◆ WHAT YOU NEED TO DO ◆
List every person named by first and last name in the passage about Anthony Scaramucci.

The Mooch Is His Own Aflac Duck

Illustration by QuickHoney

“If we’re not going to get one of those villas, we should certainly get the high-roller penthouse, so we can have parties after Maroon 5 and the pool party,” Anthony Scaramucci is saying into his cell phone, as the SUV taking him to a speaking engagement at Columbia University rumbles through midtown traffic. The SkyBridge Alternatives Conference, a.k.a. SALT, his company’s annual hedge-fund bacchanal in Vegas, is coming up, and he’s ironing out the details. He has already secured the No. 1 band in America along with an array of starry speakers, including the unenvisionable duo of Sarah Palin and Al Gore. “We gotta invite some Morgan Stanley brokers, we gotta invite some of the politicians,” he says into the phone. “What?” He laughs and hangs up.

“A lot of people are upset with me about Sarah Palin,” says Scaramucci, his white, even-toothed smile suggesting this couldn’t make him happier. “I am a total shit-stirrer,” he confirms. “My middle name could be Shit-stirrer, except then my initials on my shirt would be a.s.s., and I can’t have that.”

◆ DATASET EXCERPTS ◆

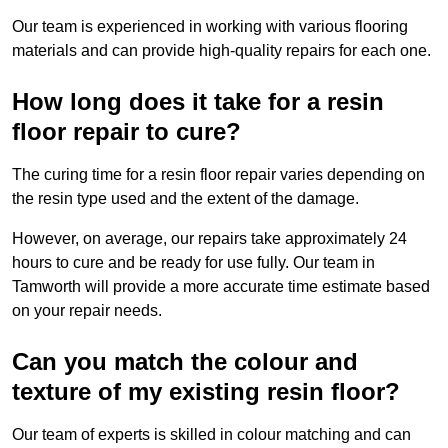
Our team is experienced in working with various flooring
materials and can provide high-quality repairs for each one.
How long does it take for a resin
floor repair to cure?
The curing time for a resin floor repair varies depending on
the resin type used and the extent of the damage.
However, on average, our repairs take approximately 24
hours to cure and be ready for use fully. Our team in
Tamworth will provide a more accurate time estimate based
on your repair needs.
Can you match the colour and
texture of my existing resin floor?
Our team of experts is skilled in colour matching and can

◆ ANSWER SECTION ◆
Anthony Scaramucci, Sarah Palin, Al Gore